DEA Unearths Illegal Marijuana Operation in National Parks
Drug dealers using national park land for illegal marijuana operation.
Aug. 12, 2008 -- When most people think of national forests, visions of trees and wildlife come to mind. But national forests have become a hotbed of narcotics trafficking.
Large expanses of the Northern California wilderness, typically used for camping and fishing, have been replaced by manicured rows, consisting of tens of thousands of marijuana plants.
Marijuana is being grown illegally on national park land in seven states: California, Tennessee, Washington, Oregon, Kentucky, Hawaii and West Virginia, according to the Office of Drug Control Policy.

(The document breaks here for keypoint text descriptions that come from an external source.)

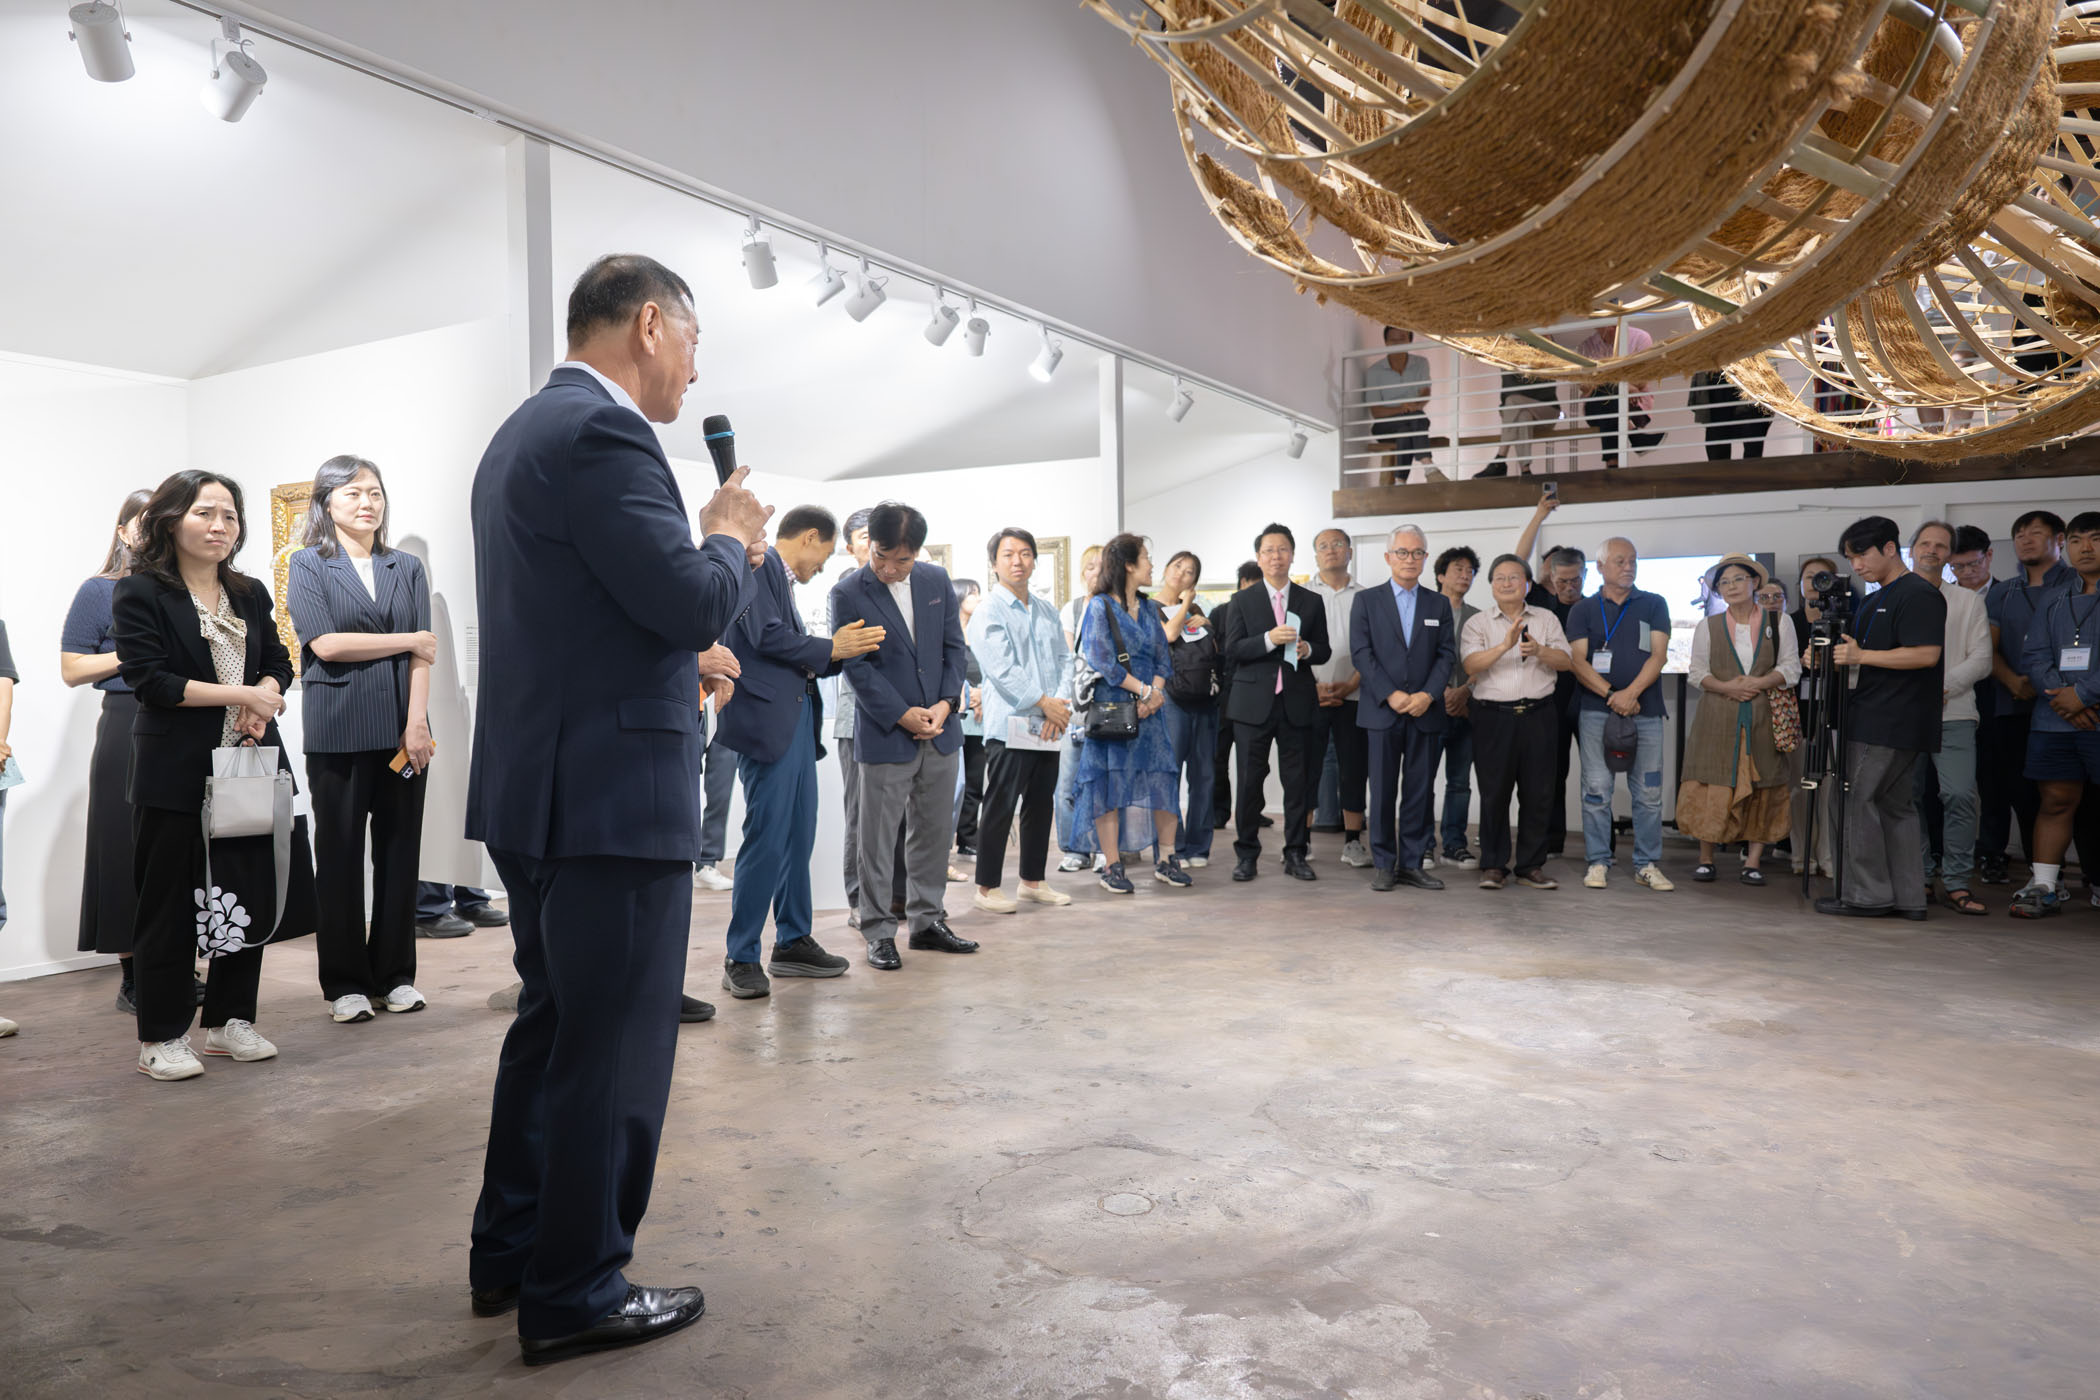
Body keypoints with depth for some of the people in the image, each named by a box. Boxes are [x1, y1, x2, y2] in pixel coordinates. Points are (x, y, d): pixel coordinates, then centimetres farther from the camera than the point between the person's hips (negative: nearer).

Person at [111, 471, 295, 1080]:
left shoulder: (250, 593, 14)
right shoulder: (140, 593, -4)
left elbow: (279, 662, 14)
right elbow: (149, 679, -13)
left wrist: (264, 700, -7)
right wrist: (241, 695, -15)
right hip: (176, 772, -5)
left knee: (247, 895, 9)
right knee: (169, 904, 3)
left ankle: (229, 1020, 22)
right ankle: (160, 1036, 14)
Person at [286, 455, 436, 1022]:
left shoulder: (407, 568, 12)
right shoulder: (309, 566, 5)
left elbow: (423, 654, 4)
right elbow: (326, 644, -8)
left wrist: (417, 724, -7)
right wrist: (407, 641, -4)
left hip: (402, 728, 3)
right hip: (338, 731, -2)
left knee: (399, 850, 5)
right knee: (340, 854, 3)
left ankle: (396, 976, 15)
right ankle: (346, 983, 12)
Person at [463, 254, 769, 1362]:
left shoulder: (526, 431, 17)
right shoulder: (600, 432, -16)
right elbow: (695, 604, -21)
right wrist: (730, 536, -2)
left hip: (538, 788, 11)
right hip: (611, 796, -11)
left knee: (552, 1024, 21)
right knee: (612, 1051, 2)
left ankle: (510, 1256, 35)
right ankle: (575, 1295, 16)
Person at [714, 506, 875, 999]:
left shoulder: (781, 577, 21)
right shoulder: (760, 565, -6)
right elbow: (766, 637, -17)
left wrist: (839, 649, 8)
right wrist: (830, 648, -5)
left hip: (797, 721, 10)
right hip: (767, 721, -10)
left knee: (798, 837, 13)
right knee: (767, 839, -8)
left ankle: (793, 942, 23)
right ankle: (741, 959, -1)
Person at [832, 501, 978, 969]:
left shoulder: (937, 581, 6)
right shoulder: (848, 593, -8)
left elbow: (954, 646, 8)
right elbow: (856, 665, -9)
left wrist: (946, 703, -6)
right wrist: (902, 715, -14)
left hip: (940, 729, 5)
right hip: (885, 734, -4)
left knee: (934, 832, 11)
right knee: (878, 839, 1)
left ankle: (928, 921, 24)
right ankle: (879, 933, 12)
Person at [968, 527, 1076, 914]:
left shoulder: (1047, 612, 17)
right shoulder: (988, 612, -5)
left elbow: (1064, 659, 12)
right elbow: (1002, 668, -14)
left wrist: (1062, 703, -6)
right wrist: (1045, 703, -15)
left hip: (1049, 727, 7)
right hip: (1010, 726, -7)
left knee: (1041, 806, 12)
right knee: (1000, 808, -3)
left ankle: (1032, 881, 23)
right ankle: (987, 888, 6)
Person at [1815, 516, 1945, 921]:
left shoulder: (1919, 595, -11)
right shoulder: (1876, 599, 20)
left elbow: (1926, 654, -21)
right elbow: (1858, 649, 27)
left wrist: (1861, 655, -20)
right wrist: (1828, 656, 7)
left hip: (1891, 724, -10)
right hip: (1872, 719, 10)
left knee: (1859, 800, -7)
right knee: (1893, 805, 10)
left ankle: (1866, 895, -2)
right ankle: (1908, 898, 14)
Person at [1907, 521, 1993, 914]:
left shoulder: (1969, 602, 11)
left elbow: (1981, 660, 4)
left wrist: (1941, 686, -11)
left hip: (1953, 715, -1)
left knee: (1960, 796, -12)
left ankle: (1956, 884, -5)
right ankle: (1919, 878, 12)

An epidemic of illegal marijuana farming on public lands has spread, fueled by Mexican-based drug dealers who have sent a covert work force into the mountains.
The dealers hide the marijuana deep in the forest, on land often accessible only on foot. ABC News traveled with DEA agents, by helicopter and then through steep terrain to reach the fields.
Across thousands of acres of national forest, dealers have painstakingly laid miles of elaborate waterlines through the forests to irrigate their crop. Each marijuana plant has been carefully positioned to receive its own water supply and maximum sunlight.
This extensive cultivation operation produces massive marijuana plants, some 15 feet tall, sprouting buds the size of ears of corn.
While marijuana crops flourish, millions of forest plants and trees are destroyed.
"Ten acres of forest are damaged for every acre planted with marijuana," said John P. Walters, the director of National Drug Control Policy, in a recent testimony. (Walters is known as the "drug czar.") The land, he continued, is "contaminated with the toxic chemicals, fertilizers, irrigation tubing and pipes associated with marijuana cultivation."
The dealers redirect water from the forests' streams, building dams that dry out parts of the forest.
"Water's not flowing where it naturally should; instead it's right here in a pool," said Jeffery Hoyt, group supervisor for Marijuana Group, and a San Francisco DEA agent.
As they devvastate the environment, the dealers reap massive profits -- 1 pound of marijuana is valued at $3,000 on the streets.
Hoyt brought ABC News to the middle of the forest, where workers built a drug trafficker's camp, complete with the comforts of home.
"They've got it netted, they've brought their own power source," Hoyt explained. "Packages of beer, Coca-Cola, peaches, and then they pack all their clothing in it. Everything you need to survive in the woods."
There was even a log of work hours, with what appeared to track names, dates and times.
"A lot of these people are paid 200 bucks a week," Hoyt said, thumbing through the drug dealer's notebook.
Police surveillance photos show that the dealers are often armed. The DEA has seized almost 191 weapons from the San Francisco fields.
"We're finding more and more that the growers are arming themselves," Hoyt said. "It's becoming a more dangerous situation for law enforcement."
After searching the area for traffickers, the DEA agents destroyed the crops on several acres of mountainside. In this area of California alone, the DEA found 2,349 marijuana plants, worth an estimated street value of $9 million.
So far this season, the DEA has cut down more than 168,000 marijuana plants in California. And the growing season's not over yet.